Balkanmythen

Téa Obrehts Roman „Die Tigerfrau“ ist ein Dschungelbuch des Krieges

Von Frank RiedelRSS-Newsfeed neuer Artikel von Frank Riedel

Besprochene Bücher / Literaturhinweise

Solange ein Kampf ein bestimmtes Ziel hat […], besteht immer die Hoffnung auf ein Ende. Wenn er jedoch nach Auflösung trachtet […], dann bleiben nichts als Hass und die lange, träge Prozession von Menschen, die Generation für Generation von ihm zehren. Dann ist der Kampf endlos, kehrt immer wieder.
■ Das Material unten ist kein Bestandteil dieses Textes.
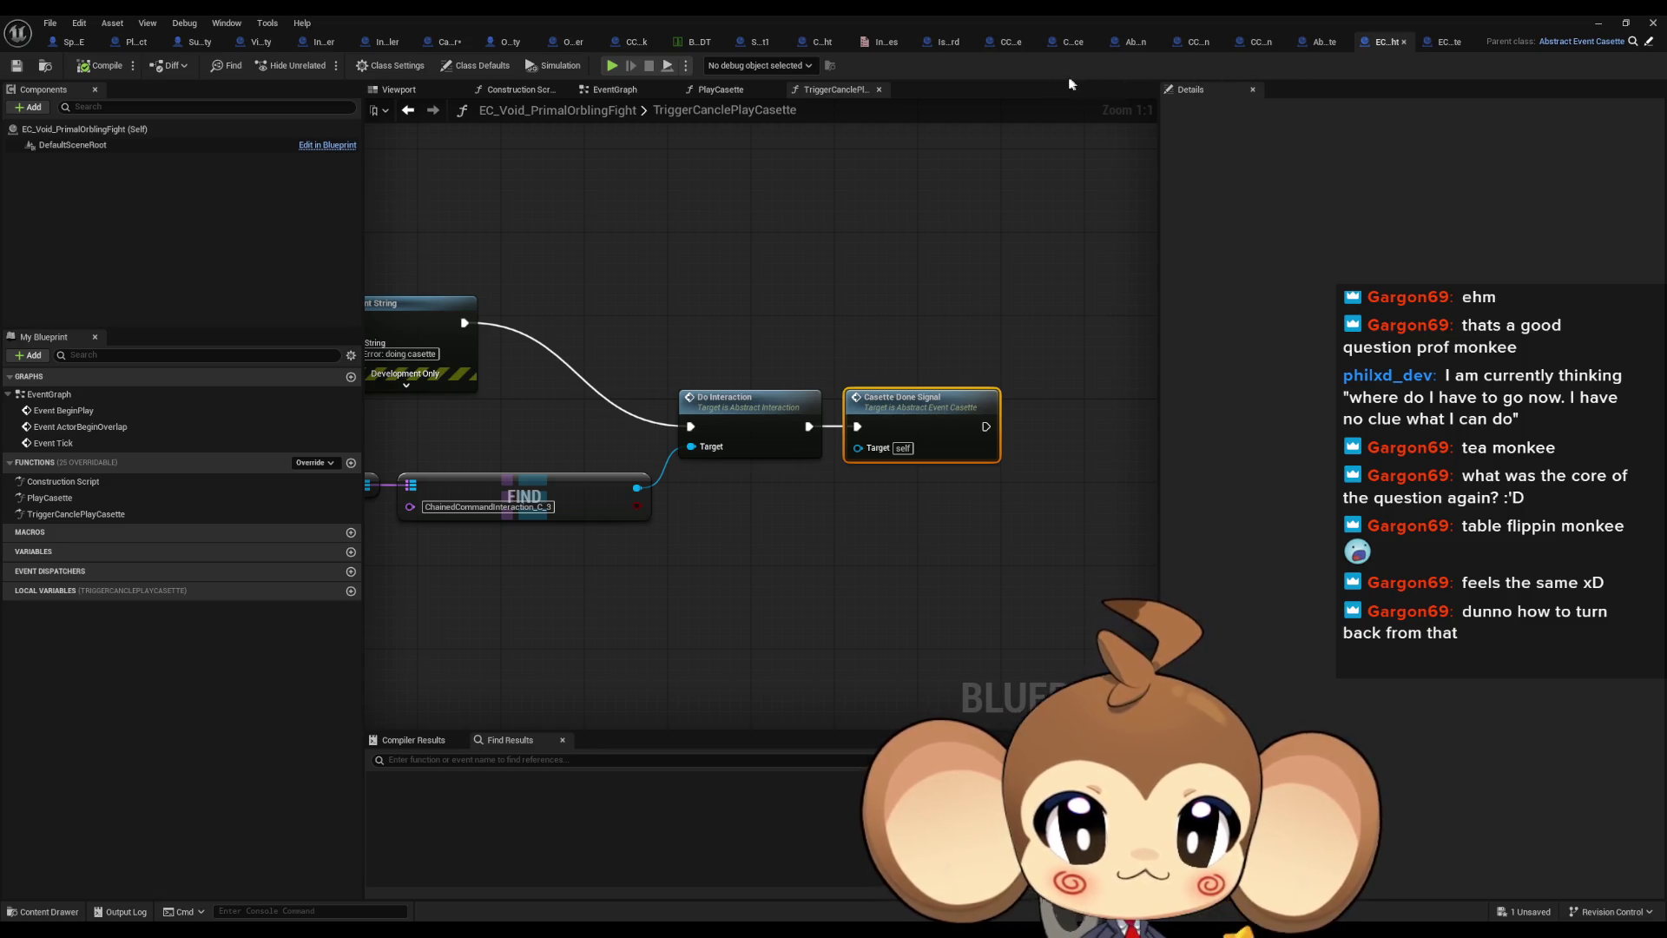
Open the EC_Void_OpenCocoon blueprint and browse the cassette blueprint tabs
{"action": "double_click", "coordinate": [950, 14]}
Die 1985 in Belgrad geborene, heute in New York lebende, Schriftstellerin Téa Obreht verließ als Kind während der Balkankriege mit ihrer alleinerziehenden Mutter und den Großeltern das damalige Jugoslawien in Richtung Vereinigte Staaten. Die Tigerfrau, im Original eigentlich „Die Frau des Tigers“ (The Tigerʼs Wife) ist ihr Debütroman, der 2011 in Großbritannien den Orange Prize for Fiction gewann und zugleich Finalist für den US-amerikanischen National Book Award war.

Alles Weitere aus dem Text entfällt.